在所有人的意料之中,草原今年的風雪來的格外猛烈。胡人逐水草而居,放牧牛羊而生,帳篷和露天的獸棚抵禦不住酷寒, 牲畜大量凍死, 老弱也奄奄一息。

南下劫掠大召是他們慣用的手段, 那個善於築造和儲存糧食的民族,就如同是草原的糧倉一般,幾乎每個冬天都要去打劫一番。

今年的冬格外寒冷, 他們的攻勢也格外強烈。

北風緊扯著天幕,一夜飛白。

晶瑩的雪粒覆蓋住逐漸冷凝的鮮紅, 宣告著一場生死廝殺的結束。

“將軍!”一玄甲小將走進, 報道:“胡人暫時退去了。”

徐將軍點了點頭, 神情卻無半分松動, 演武堂中一片肅穆沈寂的氛圍。

“將軍,不能再這樣下去了,奏請陛下調軍吧!”

副將急道:“今年格外的冷,這批南邊來的將士根本適應不了,即便有了新衣仍瑟瑟發抖, 根本無法作戰!”

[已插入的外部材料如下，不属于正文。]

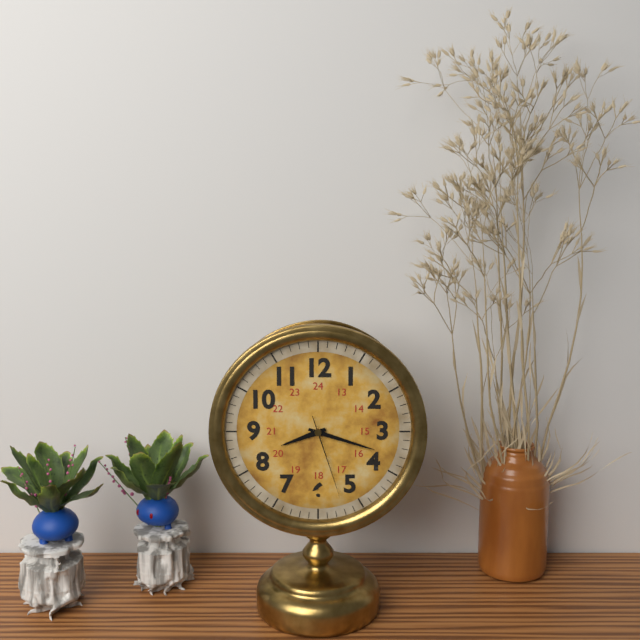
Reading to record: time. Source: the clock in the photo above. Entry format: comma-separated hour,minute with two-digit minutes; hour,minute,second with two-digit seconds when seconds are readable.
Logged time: 8,18,27
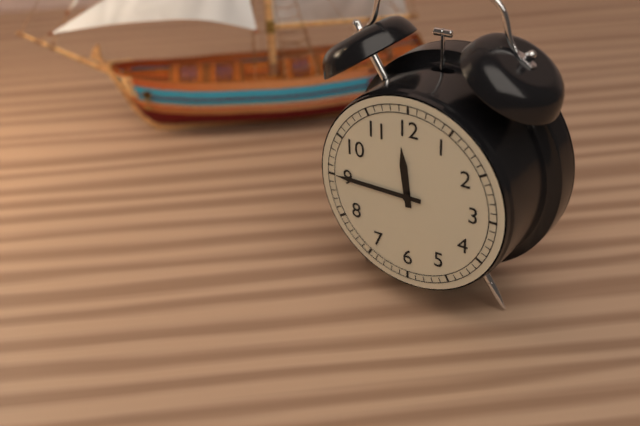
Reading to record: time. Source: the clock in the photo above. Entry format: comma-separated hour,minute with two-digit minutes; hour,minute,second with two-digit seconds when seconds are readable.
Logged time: 11,45
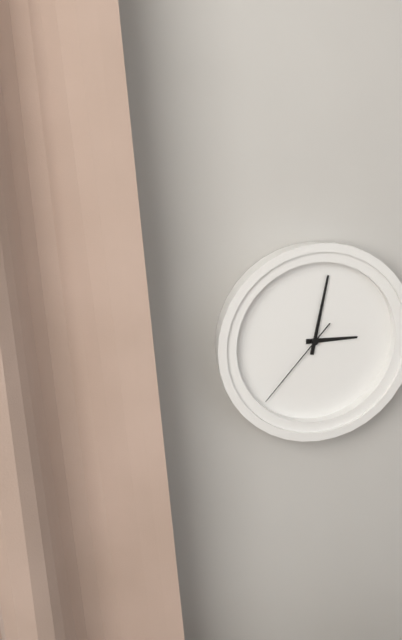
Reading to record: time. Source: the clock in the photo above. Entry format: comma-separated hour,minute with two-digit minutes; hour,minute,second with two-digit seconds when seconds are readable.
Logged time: 3,02,37
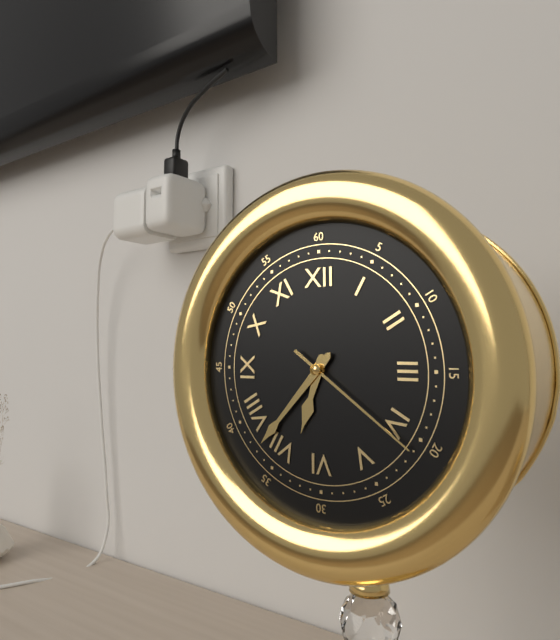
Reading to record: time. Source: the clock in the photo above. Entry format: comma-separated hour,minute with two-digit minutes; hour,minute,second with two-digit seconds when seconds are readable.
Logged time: 6,37,21
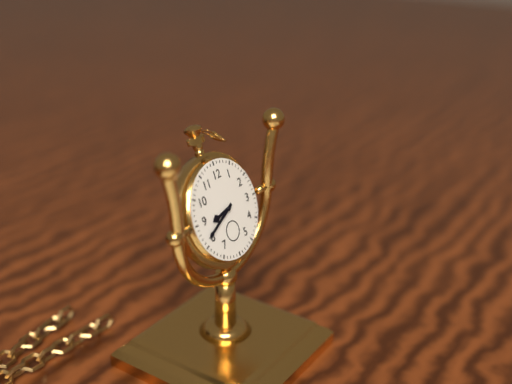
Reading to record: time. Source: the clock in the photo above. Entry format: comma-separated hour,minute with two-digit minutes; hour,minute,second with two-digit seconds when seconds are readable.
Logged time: 8,41
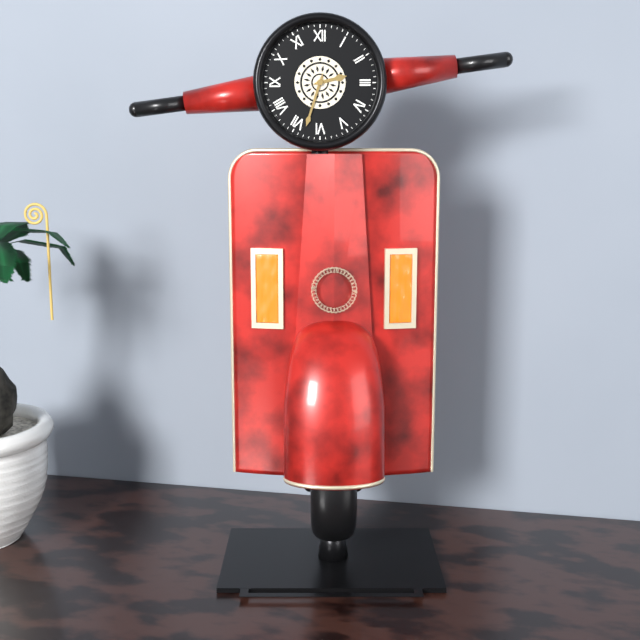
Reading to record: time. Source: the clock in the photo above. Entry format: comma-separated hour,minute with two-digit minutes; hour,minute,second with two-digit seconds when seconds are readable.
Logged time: 2,33
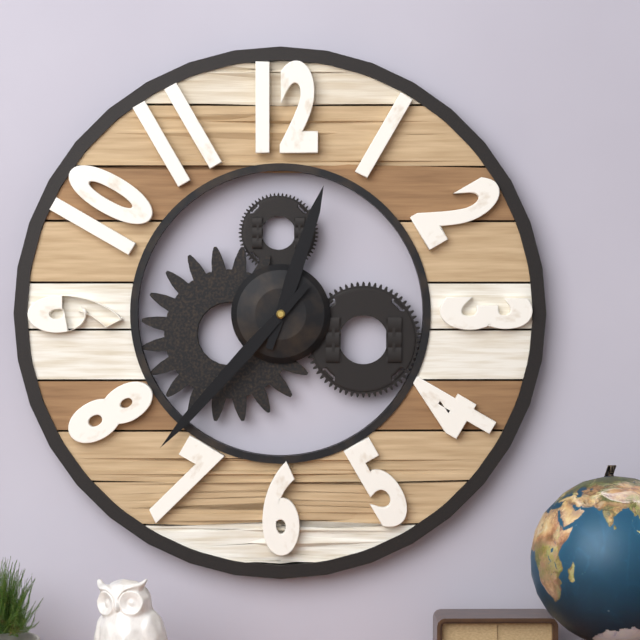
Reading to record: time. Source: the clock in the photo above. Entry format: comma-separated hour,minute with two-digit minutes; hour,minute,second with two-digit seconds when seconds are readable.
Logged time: 12,37
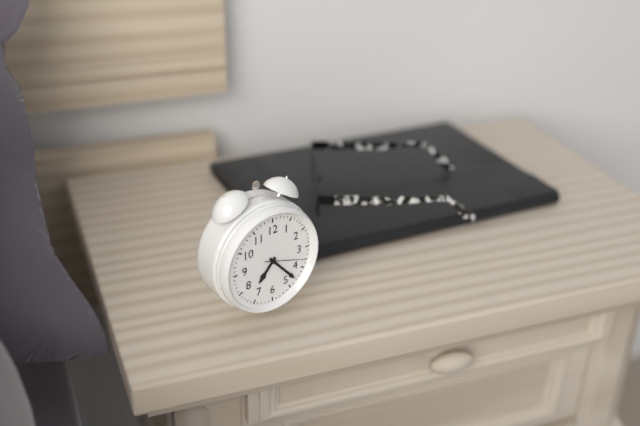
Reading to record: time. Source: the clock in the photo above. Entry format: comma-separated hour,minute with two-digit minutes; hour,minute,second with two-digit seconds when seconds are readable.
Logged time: 7,23
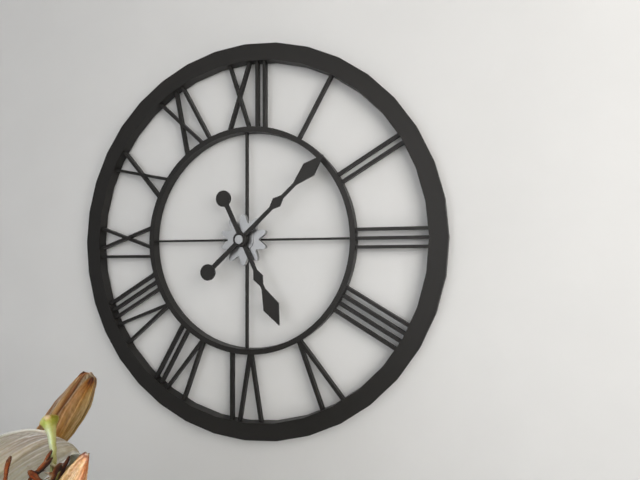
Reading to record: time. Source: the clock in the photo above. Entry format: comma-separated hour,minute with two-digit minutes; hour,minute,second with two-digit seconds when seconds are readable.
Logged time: 5,08
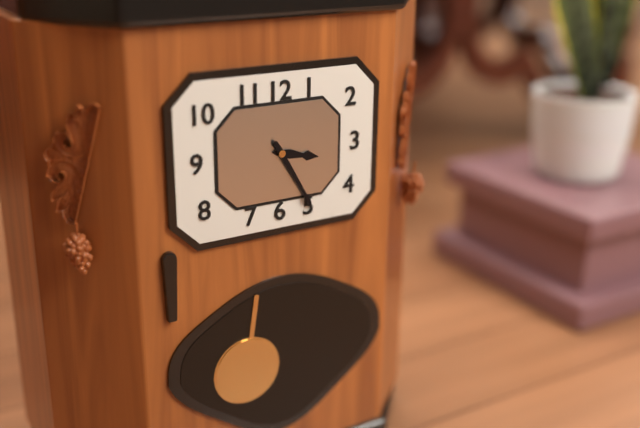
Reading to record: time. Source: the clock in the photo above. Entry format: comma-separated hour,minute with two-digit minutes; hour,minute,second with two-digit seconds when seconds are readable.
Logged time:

為防將領擁兵自重,大召軍隊實行“更戍法”, 主將及其親信不動, 中下層將士則每五年更換一次駐地,地方軍隊由直屬皇帝的禁軍和各地駐軍共同組成。

如今靖遠關所謂的十萬大軍,七萬是去歲從西南調來的駐軍, 三萬是從京城來的禁軍。

京城畢竟也屬北地,這三萬禁軍雖有些許的不適應, 但仍能保持基本的作戰能力。

那批在西南呆了五年的駐軍情形卻是十分不妙,哪怕將五萬新棉衣盡數發給了他們,也依舊凍得瑟瑟發抖,甚至病倒了一大批。

靖遠所謂的十萬大軍,如今只有三成可用,抵擋住先前那波攻勢已是耗費了相當大的精力。若非今年糧草充足,只怕已經守不住了。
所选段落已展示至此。